Die Schere zwischen Arm und Reich geht in Deutschland nach Erkenntnissen des Deutschen Instituts für Wirtschaftsforschung (DIW) seit rund 20 Jahren auseinander. Wie aus dem am Dienstag in Berlin veröffentlichten DIW-Wochenbericht hervorgeht, wuchs der Anteil der Spitzeneinkommen am Volkseinkommen seit 1995, während dieser Anteil bei den unteren Einkommensgruppen sank.
Die DIW-Ökonomin Charlotte Bartels untersuchte die Einkommensverteilung im Rahmen des World Inequality Reports auf Basis von Einkommensteuerdaten über einen Zeitraum von rund 140 Jahren - von der Gründung des Deutschen Reichs 1871 bis zum Jahr 2013. Der Anteil des obersten Prozentes aller Einkommen am Volkseinkommen ist demnach von 1995 bis 2013 von acht auf 13 Prozent gewachsen. Die Spitzenverdiener lebten heute hauptsächlich in Westdeutschland. Der Einkommensanteil der obersten zehn Prozent erhöhte sich zudem von 32 auf 40 Prozent. Bei den unteren 50 Prozent wiederum sank dieser von 26 Prozent im Jahr 1995 auf knapp 17 Prozent im Jahr 2013.
Bartels kommt zum Schluss, dass "Unternehmenseinkommen immer zentral waren, um wirklich hohe Einkommen in Deutschland zu verdienen". Bereits seit den 1970er Jahren hätten Unternehmens- und Vermögenseinkommen gegenüber Lohneinkommen gesamtwirtschaftlich an Bedeutung gewonnen. Die Entwicklung Deutschlands zum Exportweltmeister legt nach Einschätzung des DIW nahe, dass "die Spitzenverdiener in Deutschland, die ihre Einkommen zum großen Teil aus Unternehmensbesitz beziehen, deutlich mehr vom wachsenden Außenhandel profitiert haben als die Angestellten". Hinzu kämen steuerliche Verbesserungen für Spitzenverdiener sowie der schrumpfende Einfluss von Gewerkschaften.

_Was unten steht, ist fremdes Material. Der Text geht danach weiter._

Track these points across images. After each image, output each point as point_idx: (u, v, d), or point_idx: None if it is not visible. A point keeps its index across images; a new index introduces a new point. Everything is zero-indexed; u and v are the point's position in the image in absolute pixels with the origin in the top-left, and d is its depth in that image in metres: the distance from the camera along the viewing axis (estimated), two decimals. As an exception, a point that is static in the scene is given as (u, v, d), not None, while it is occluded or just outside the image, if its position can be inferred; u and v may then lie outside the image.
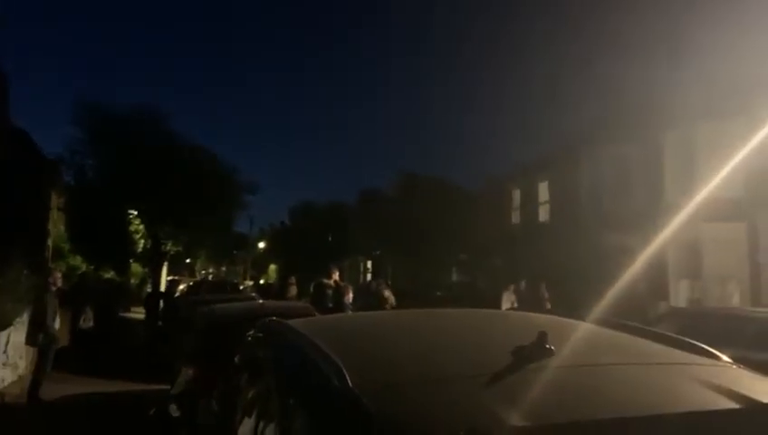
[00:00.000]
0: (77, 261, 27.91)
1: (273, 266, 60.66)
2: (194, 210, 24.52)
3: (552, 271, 20.51)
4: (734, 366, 2.04)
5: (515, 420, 1.44)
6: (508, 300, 17.45)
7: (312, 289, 10.75)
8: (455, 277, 32.96)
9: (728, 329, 7.69)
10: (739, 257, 16.17)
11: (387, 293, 8.78)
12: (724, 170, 14.91)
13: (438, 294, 24.23)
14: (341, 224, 43.55)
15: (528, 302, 17.63)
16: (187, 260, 39.62)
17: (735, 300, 16.29)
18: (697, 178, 17.04)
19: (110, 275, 28.84)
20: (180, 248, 28.46)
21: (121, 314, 22.73)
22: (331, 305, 9.71)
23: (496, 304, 16.78)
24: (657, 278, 16.53)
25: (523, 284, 19.22)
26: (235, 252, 61.56)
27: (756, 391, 1.73)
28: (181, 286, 25.47)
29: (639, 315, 13.10)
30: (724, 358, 2.10)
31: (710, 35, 14.76)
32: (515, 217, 27.82)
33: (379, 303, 8.44)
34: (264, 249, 61.64)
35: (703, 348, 2.18)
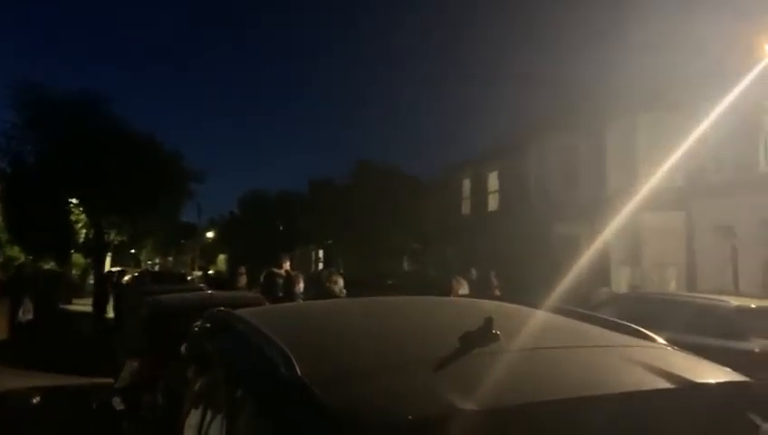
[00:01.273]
0: (15, 252, 26.69)
1: (222, 256, 59.65)
2: (138, 198, 23.74)
3: (502, 259, 20.93)
4: (669, 348, 2.13)
5: (463, 404, 1.46)
6: (458, 288, 17.73)
7: (262, 279, 10.62)
8: (406, 266, 33.19)
9: (665, 313, 8.07)
10: (677, 245, 16.90)
11: (337, 281, 8.77)
12: (665, 161, 15.53)
13: (390, 282, 24.36)
14: (292, 213, 43.17)
15: (478, 290, 17.95)
16: (132, 250, 38.46)
17: (673, 285, 17.05)
18: (639, 169, 17.69)
19: (50, 265, 27.71)
20: (124, 238, 27.59)
21: (62, 306, 21.92)
22: (281, 295, 9.63)
23: (446, 293, 17.02)
24: (600, 265, 17.09)
25: (474, 272, 19.55)
26: (182, 242, 60.17)
27: (689, 370, 1.82)
28: (126, 278, 24.72)
29: (584, 301, 13.60)
30: (660, 340, 2.20)
31: (653, 29, 15.28)
32: (466, 207, 28.21)
33: (330, 292, 8.43)
34: (213, 239, 60.50)
35: (640, 331, 2.27)
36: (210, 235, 60.90)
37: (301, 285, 10.03)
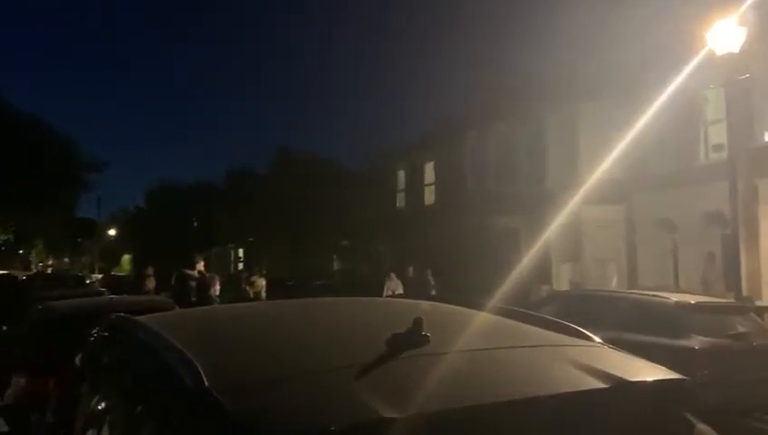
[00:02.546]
0: None
1: (126, 256, 57.62)
2: (25, 191, 22.41)
3: (439, 256, 21.28)
4: (605, 347, 2.23)
5: (383, 412, 1.46)
6: (390, 288, 17.90)
7: (173, 281, 10.36)
8: (337, 265, 33.20)
9: (606, 310, 8.45)
10: (618, 240, 17.73)
11: (257, 283, 8.68)
12: (606, 152, 16.23)
13: (318, 283, 24.32)
14: (208, 207, 42.20)
15: (414, 289, 18.21)
16: (20, 251, 36.49)
17: (614, 282, 17.87)
18: (581, 160, 18.41)
19: None
20: (10, 237, 26.11)
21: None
22: (194, 299, 9.42)
23: (379, 292, 17.14)
24: (541, 261, 17.67)
25: (410, 270, 19.83)
26: (79, 240, 57.63)
27: (624, 369, 1.91)
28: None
29: (524, 299, 14.03)
30: (596, 339, 2.30)
31: (596, 17, 15.91)
32: (401, 200, 28.48)
33: (246, 295, 8.33)
34: (116, 237, 58.34)
35: (577, 330, 2.36)
36: (112, 232, 58.67)
37: (217, 288, 9.85)
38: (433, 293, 17.67)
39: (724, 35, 10.71)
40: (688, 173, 15.53)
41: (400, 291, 17.51)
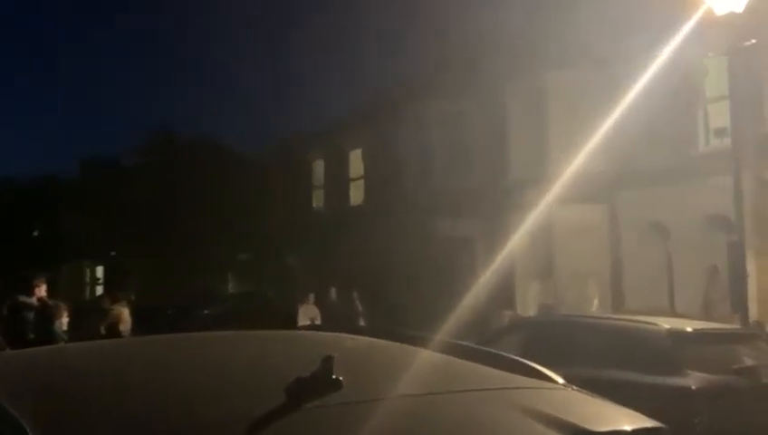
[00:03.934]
0: None
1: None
2: None
3: (369, 273, 21.35)
4: (569, 389, 2.32)
5: None
6: (307, 315, 17.86)
7: (3, 312, 10.05)
8: (233, 286, 32.80)
9: (583, 341, 8.72)
10: (599, 249, 18.27)
11: (120, 315, 8.53)
12: (582, 139, 16.68)
13: (207, 311, 23.97)
14: (53, 211, 40.91)
15: (336, 316, 18.16)
16: None
17: (595, 304, 18.40)
18: (549, 148, 18.87)
19: None
20: None
21: None
22: (32, 336, 9.16)
23: (291, 322, 17.05)
24: (502, 279, 17.99)
25: (332, 292, 19.77)
26: None
27: (590, 418, 2.00)
28: None
29: (480, 327, 14.23)
30: (559, 380, 2.39)
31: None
32: (318, 199, 28.47)
33: (111, 328, 8.17)
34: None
35: (535, 368, 2.45)
36: None
37: (64, 320, 9.58)
38: (361, 322, 17.72)
39: (726, -10, 11.24)
40: (685, 165, 16.19)
41: (319, 320, 17.45)
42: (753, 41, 12.72)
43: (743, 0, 11.29)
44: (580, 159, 16.83)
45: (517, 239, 18.31)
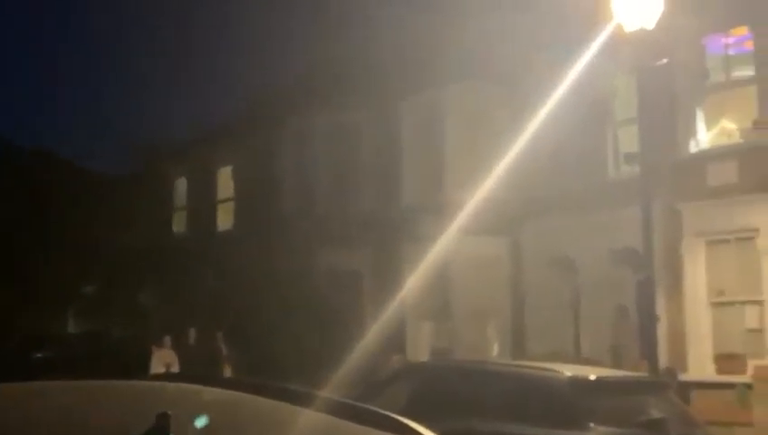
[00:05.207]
0: None
1: None
2: None
3: (238, 311, 21.06)
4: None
5: None
6: (162, 361, 17.54)
7: None
8: (74, 325, 31.73)
9: (478, 390, 8.92)
10: (500, 286, 18.64)
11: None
12: (482, 163, 17.01)
13: (39, 355, 23.11)
14: None
15: (197, 361, 17.83)
16: None
17: (495, 348, 18.78)
18: (446, 172, 19.17)
19: None
20: None
21: None
22: None
23: (143, 368, 16.72)
24: (392, 318, 18.11)
25: (191, 333, 19.45)
26: None
27: None
28: None
29: (366, 374, 14.26)
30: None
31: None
32: (180, 222, 27.95)
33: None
34: None
35: (409, 427, 2.55)
36: None
37: None
38: (226, 370, 17.48)
39: (635, 5, 11.77)
40: (594, 193, 16.81)
41: (176, 367, 17.17)
42: (665, 60, 13.35)
43: (654, 16, 11.79)
44: (481, 185, 17.24)
45: (410, 274, 18.49)
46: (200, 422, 2.10)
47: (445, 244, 17.62)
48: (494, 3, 16.97)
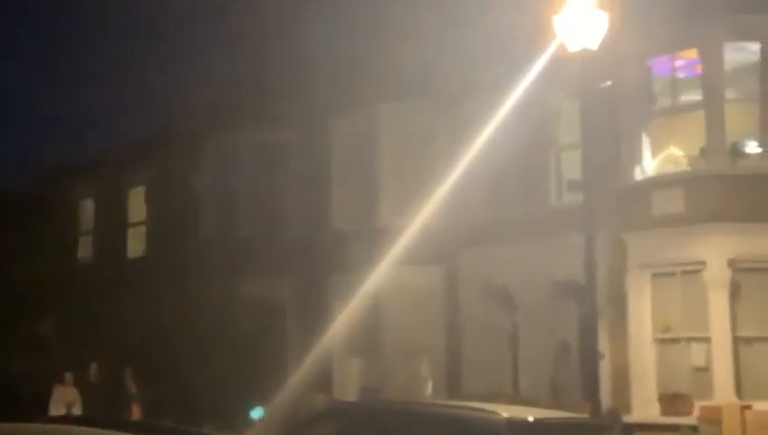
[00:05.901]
0: None
1: None
2: None
3: (149, 346, 20.78)
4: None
5: None
6: (63, 400, 17.27)
7: None
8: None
9: (403, 433, 8.96)
10: (434, 320, 18.70)
11: None
12: (415, 186, 17.10)
13: None
14: None
15: (103, 401, 17.50)
16: None
17: (429, 387, 18.81)
18: (380, 196, 19.23)
19: None
20: None
21: None
22: None
23: (43, 407, 16.45)
24: (317, 353, 18.09)
25: (93, 368, 19.13)
26: None
27: None
28: None
29: (290, 413, 14.20)
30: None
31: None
32: (85, 248, 27.50)
33: None
34: None
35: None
36: None
37: None
38: (134, 411, 17.20)
39: (578, 24, 11.99)
40: (535, 222, 17.05)
41: (78, 407, 16.92)
42: (609, 82, 13.63)
43: (597, 36, 12.00)
44: (417, 211, 17.44)
45: (338, 306, 18.52)
46: None
47: (377, 273, 17.68)
48: (435, 20, 17.17)
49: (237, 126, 21.98)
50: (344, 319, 18.50)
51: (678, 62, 16.46)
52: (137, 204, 25.83)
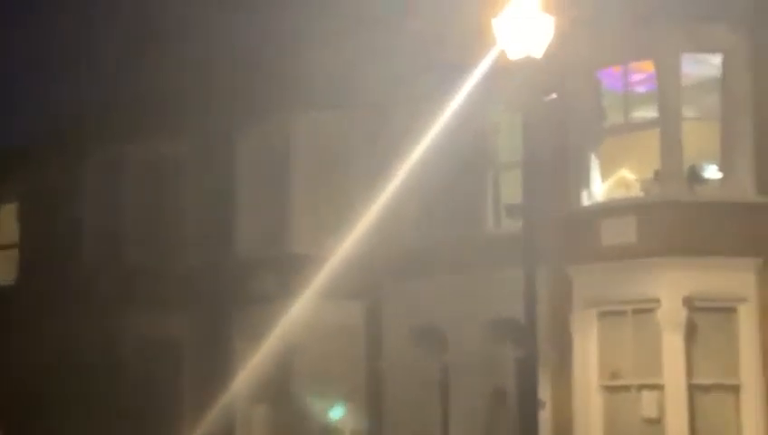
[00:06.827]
0: None
1: None
2: None
3: (18, 391, 20.38)
4: None
5: None
6: None
7: None
8: None
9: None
10: (353, 363, 18.56)
11: None
12: (332, 209, 17.03)
13: None
14: None
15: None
16: None
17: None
18: (293, 219, 19.09)
19: None
20: None
21: None
22: None
23: None
24: (217, 398, 17.88)
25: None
26: None
27: None
28: None
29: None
30: None
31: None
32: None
33: None
34: None
35: None
36: None
37: None
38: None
39: (521, 29, 11.95)
40: (469, 251, 17.01)
41: None
42: (554, 95, 13.63)
43: (542, 42, 11.94)
44: (335, 238, 17.34)
45: (242, 345, 18.28)
46: None
47: (288, 308, 17.51)
48: (357, 21, 17.10)
49: (126, 137, 21.62)
50: (250, 360, 18.29)
51: (632, 76, 16.51)
52: (8, 224, 25.26)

Vergleicht man hingegen die Entwicklung in einem Jahrhundert, so ist der Anteil der Spitzeneinkommen von 1913 bis 2013 von 18 auf 13 Prozent gesunken. Der Einkommensanteil der obersten zehn Prozent aber hat sich trotz Kriegen, deutscher Teilung und Wirtschaftskrisen kaum verändert. Er lag demnach sowohl 1913 als auch 2013 bei rund 40 Prozent des Volkseinkommens.
Menschen mit niedrigem Einkommen litten verstärkt unter Faktoren wie etwa Ölkrisen, Massenarbeitslosigkeit oder dem Ausbau des Niedriglohnsektors. Aus den erhobenen Daten geht den Angaben nach nicht hervor, inwieweit staatliche Transferleistungen und das progressive Steuersystem sich auf die Einkommensunterschiede auswirken. Das DIW weist außerdem darauf hin, dass wegen des langen Zeitraums mit den vielen Umwälzungen jeweils unterschiedliche geografische Gebiete und Populationen untersucht wurden.